Assuming this is a statics problem, the vertical force at each of the three center pivots of the scissors must be equal. The top lever arm has a 3:1 ratio. The direction of the force arrows in the drawing is somewhat confusing. They are not in balance for a statics problem.

 

[JLKDS]

Hi guys, I do apologies for the confusion in the diagram, the force at A was meant to be in the opposite direction as this is the counteracting force that will balance the mechanism making it static. I realise the issue regarding mechanical adavantage or should I say disadvantage with making a big movement from a small input movement in that is always going to require a greater force at the input. That is a the movement I require but I didn't calculate the ratio was that high as 1:5 so thanks for cleaning that up.

Cheers

 

[TheTick]

In my last job, I analyzed dozens upon dozens of mechanical lift mechanisms. I'm pretty adept at finding mathematical solutions, but I needed a way to keep up with all of the various "inventions", and allow the designers to analyze changes to their own designs.
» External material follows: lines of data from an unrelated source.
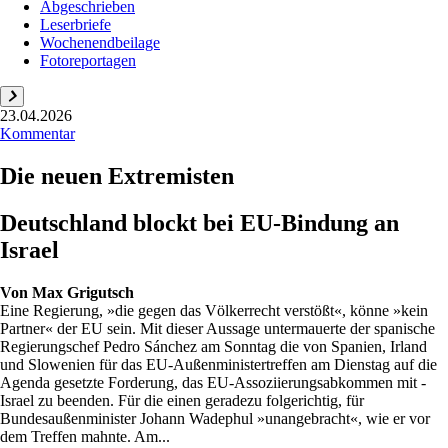
Abgeschrieben
Leserbriefe
Wochenendbeilage
Fotoreportagen
23.04.2026
Kommentar
Die neuen Extremisten
Deutschland blockt bei EU-Bindung an
Israel
Von
Max Grigutsch
Eine Regierung, »die gegen das Völkerrecht verstößt«, könne »kein
Partner« der EU sein. Mit dieser Aussage untermauerte der spanische
Regierungschef Pedro Sánchez am Sonntag die von Spanien, Irland
und Slowenien für das EU-Außenministertreffen am Dienstag auf die
Agenda gesetzte Forderung, das EU-Assoziierungsabkommen mit ­
Israel zu beenden. Für die einen geradezu folgerichtig, für
Bundesaußenminister Johann Wadephul »unangebracht«, wie er vor
dem Treffen mahnte. Am...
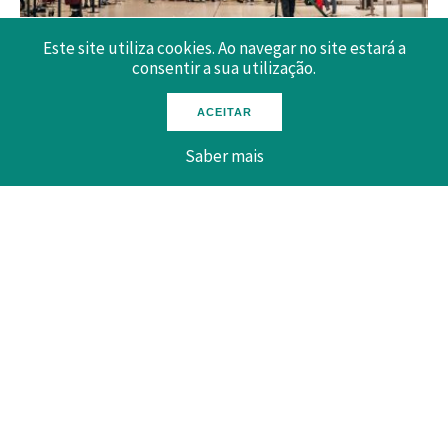
Este site utiliza cookies. Ao navegar no site estará a
consentir a sua utilização.
19/11/2025
CTP reúne com Ministra da Administração Interna
ACEITAR
A Confederação do Turismo de Portugal (CTP) reuniu no
Saber mais
dia 17 de novembro com a Ministra da Administração
Interna, Dra. Maria Lúcia Amaral, para analisar temas...
SABER MAIS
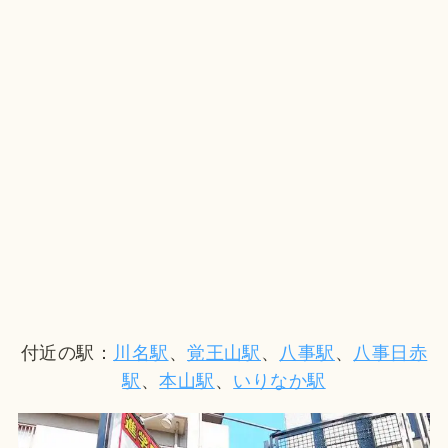
付近の駅：
川名駅
、
覚王山駅
、
八事駅
、
八事日赤
駅
、
本山駅
、
いりなか駅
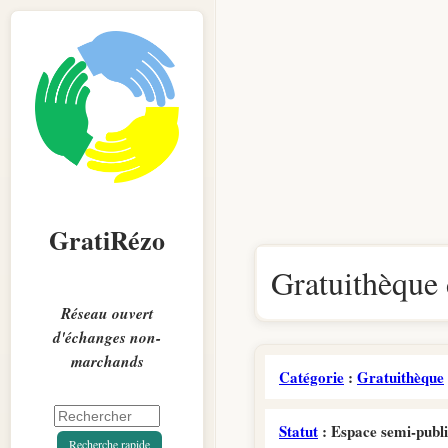
GratiRézo
Gratuithèque 
Réseau ouvert
d'échanges non-
marchands
Catégorie
:
Gratuithèque
Statut
: Espace semi-publ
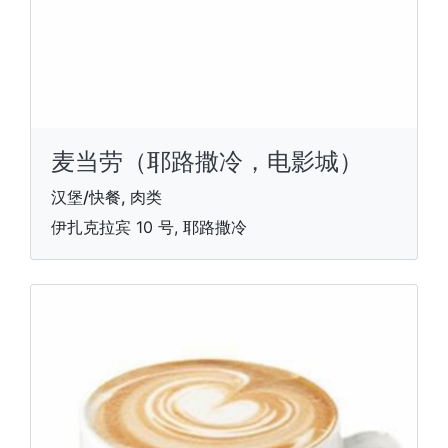
麦当劳（耶路撒冷，电影城）
汉堡/快餐, 肉类
伊扎克拉宾 10 号, 耶路撒冷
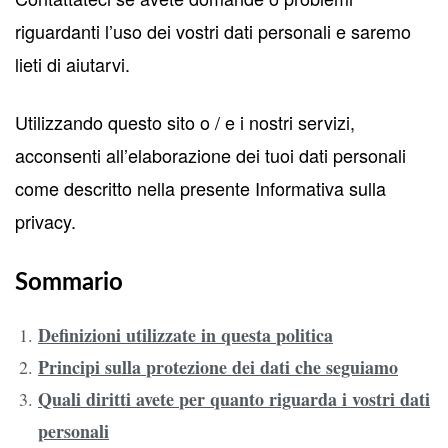
riguardanti l’uso dei vostri dati personali e saremo
lieti di aiutarvi.
Utilizzando questo sito o / e i nostri servizi,
acconsenti all’elaborazione dei tuoi dati personali
come descritto nella presente Informativa sulla
privacy.
Sommario
Definizioni utilizzate in questa politica
Principi sulla protezione dei dati che seguiamo
Quali diritti avete per quanto riguarda i vostri dati
personali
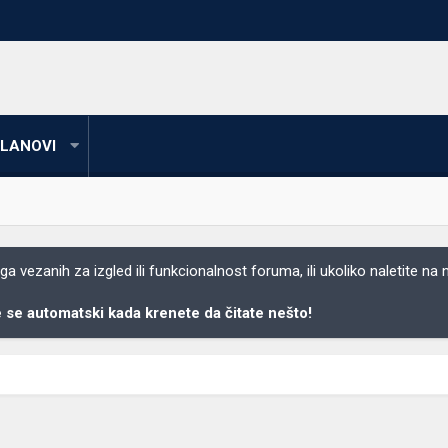
LANOVI
 vezanih za izgled ili funkcionalnost foruma, ili ukoliko naletite na
se automatski kada krenete da čitate nešto!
The solution was simple: find the net mechanical advantage. The designer would sketch the framework in SolidWorks. Then, a macro in a spreadsheet would take the mechanism through various positions, "wiggle" it, and measure and graph the resulting mechanical advantage at each position.

Usually, the input was the length of a line representing a linear actuator, and the output was the net height of the system center of gravity.

The results of this method were great. Reality met calculations, the way they ought.

 

[jlnsol]

Tick,
Thanks for sharing this analyzing method. Very nice. "a macro in a spreadsheet"... A question I have though: Did the macro take the mechanism sketch automatically through various positions? Or was it necessary for the designer to start up the macro again and again per each sketch step? Did you make a table in the spreadsheet first for the various positions that you want to know and then let the macro step through the table?

 

[chicopee]

This problem should be of the type whereby the virtual work method is used. Virtual work is covered under Statics and Dynamics, college college course offered to ME's and CE's.